**Document extract:**
=-=-=-=-=

Lost items

Gunplummer

New member
It is amazing what you find in the woods the first couple days of deer season, especially around the parking lots. I have found loaded ammo (Actually new, full boxes a few times), a couple thermoses, clothing, compasses, binoculars, boots(New looking), knives, drag ropes, calls...... It is like following a retreating army. My buddy found a rifle at the State Game Lands in PA. He turned it in to the Game Warden and was told if nobody claimed it in so many days, it was his. He has a new 30-06 he found leaning against a tree. The one thing that sticks in my mind is the .416 Rigby round I found near a parking lot in West Virginia when deer hunting.
 
Have you seen the cap for my thermos? I found a duck hunters whole bag once, complete with calls, head net, gloves, etc. I've even found a thermos with hot coffee floating in a river but the following story takes the prize.

I was trout fishing one morning and started to get hungry around 10. I hadn't packed anything to eat and the fishing was good so I didn't want to leave yet. Just then, I turned around and saw an undamaged pack of pop-tarts floating near the bank. After eating them, I felt a little thirsty. Low and behold, an unopened can of natural light came floating toward me. Breakfast of champions!
 
Gunplummer,

Yes, I know of what you speak, however I find most of mine while horseback.

Wyosmith,

To answer your questions the State land that's legal to hunt in Missouri has parking lots, most are not large lots.

I have about 3800 acres of State land by me but it's not all one continuous piece.

Best Regards
Bob Hunter
 
Wyosmith we have to many parking lots for hunting. Theres 1 on each side of my house within 5 miles. Every state game lands has parking lots.
 
I never have hunting in the eastern USA on any state lands.

So forgive my surprise. Out here in the west and in Alaska, you go to the field and hunt, but very few places do you park near a paved road, and any parking lot would be a long way from where you'd find legal game to hunt.

=-=-=-=-=

**Stored rows:**
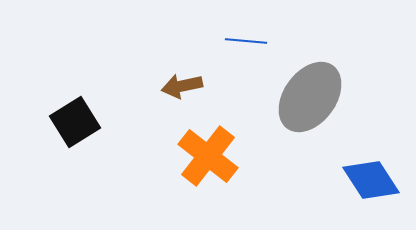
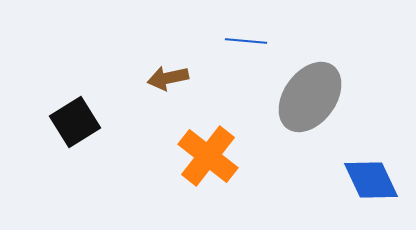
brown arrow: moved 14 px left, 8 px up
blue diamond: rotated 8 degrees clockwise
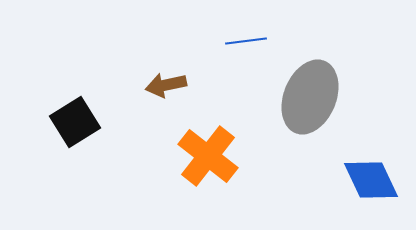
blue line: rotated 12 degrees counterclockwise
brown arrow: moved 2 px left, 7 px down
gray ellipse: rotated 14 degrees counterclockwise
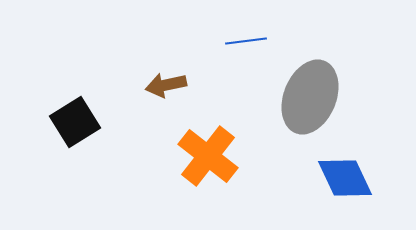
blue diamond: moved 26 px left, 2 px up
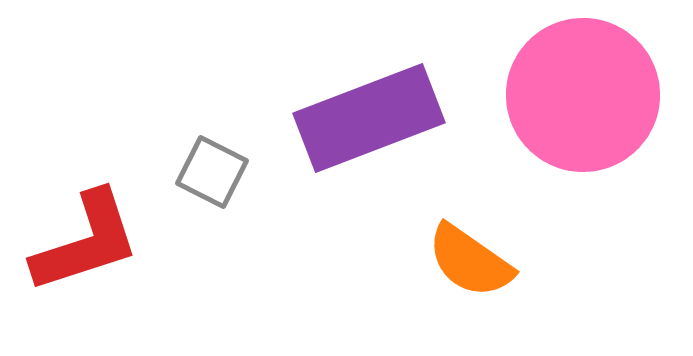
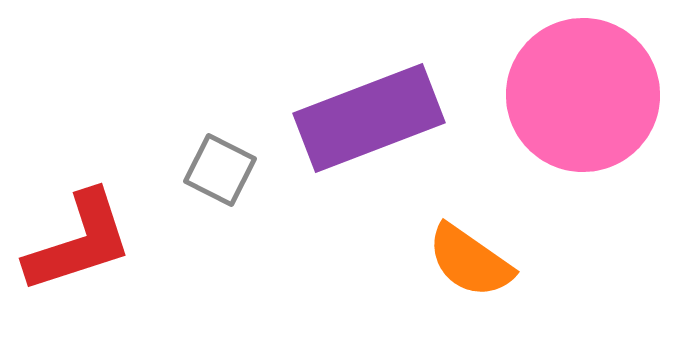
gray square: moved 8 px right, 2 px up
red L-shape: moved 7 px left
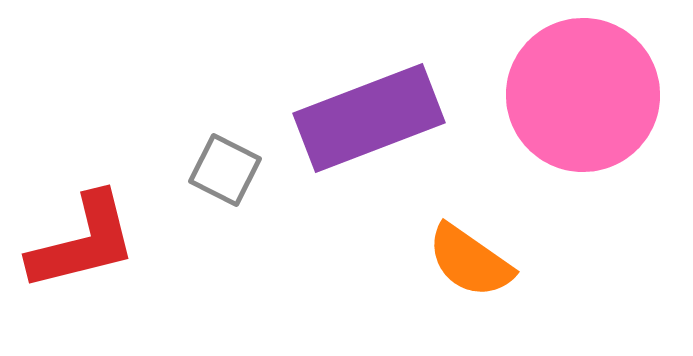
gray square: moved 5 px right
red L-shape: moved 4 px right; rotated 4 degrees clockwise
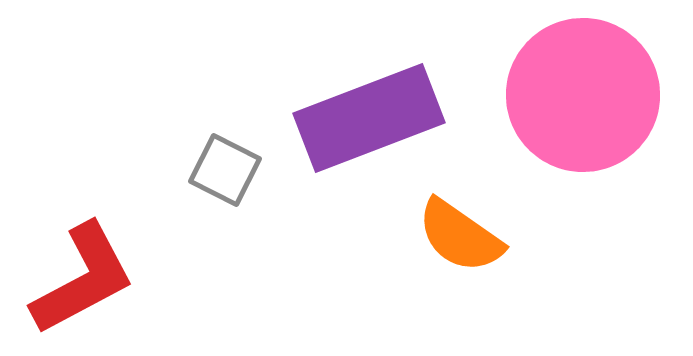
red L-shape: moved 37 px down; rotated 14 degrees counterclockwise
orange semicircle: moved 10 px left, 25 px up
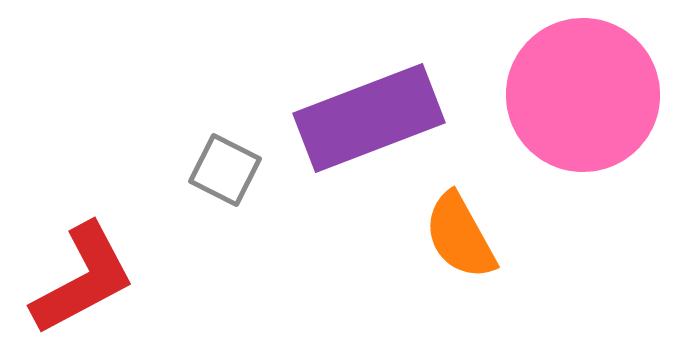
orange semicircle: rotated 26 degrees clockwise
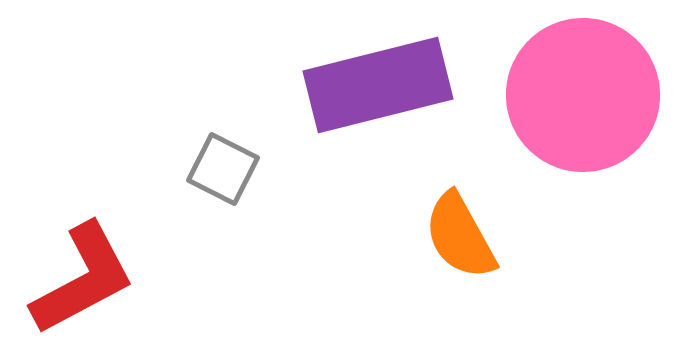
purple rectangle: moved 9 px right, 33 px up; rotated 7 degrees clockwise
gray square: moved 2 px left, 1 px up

=-=-=-=-=

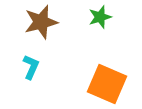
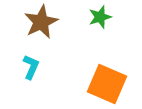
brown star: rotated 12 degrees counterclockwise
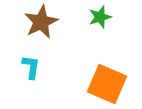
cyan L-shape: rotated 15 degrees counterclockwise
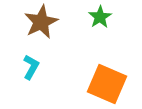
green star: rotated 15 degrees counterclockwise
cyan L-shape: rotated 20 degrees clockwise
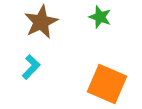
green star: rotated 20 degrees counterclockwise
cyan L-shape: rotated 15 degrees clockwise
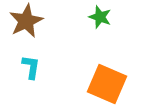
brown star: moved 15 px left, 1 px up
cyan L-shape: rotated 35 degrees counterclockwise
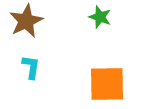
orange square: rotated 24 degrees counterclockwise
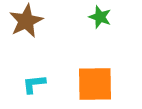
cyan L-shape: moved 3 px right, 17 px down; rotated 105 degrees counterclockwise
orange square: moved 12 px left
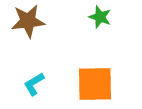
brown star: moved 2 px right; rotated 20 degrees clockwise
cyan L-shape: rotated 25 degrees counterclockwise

=-=-=-=-=

**Task requirements:**
[A] Summarize the thread about lost items in exactly two sentences.
[B] From the thread about lost items, print the passage from "Best Regards" up to and including "any state lands.".

**Completed exercise:**
[A] Posters describe the gear they find in the woods during the first days of deer season, such as ammunition, thermoses, clothing, knives and calls, and one poster's buddy ended up with a 30-06 rifle he found leaning against a tree and turned in to the Game Warden. Others add finds like a duck hunter's whole bag and a pack of pop-tarts and a can of beer floating by while trout fishing, and the talk turns to parking lots on state hunting land, which posters say are common there, while a western poster notes that out west and in Alaska few places have parking near a paved road.

[B]
Best Regards
Bob Hunter
 
Wyosmith we have to many parking lots for hunting. Theres 1 on each side of my house within 5 miles. Every state game lands has parking lots.
 
I never have hunting in the eastern USA on any state lands.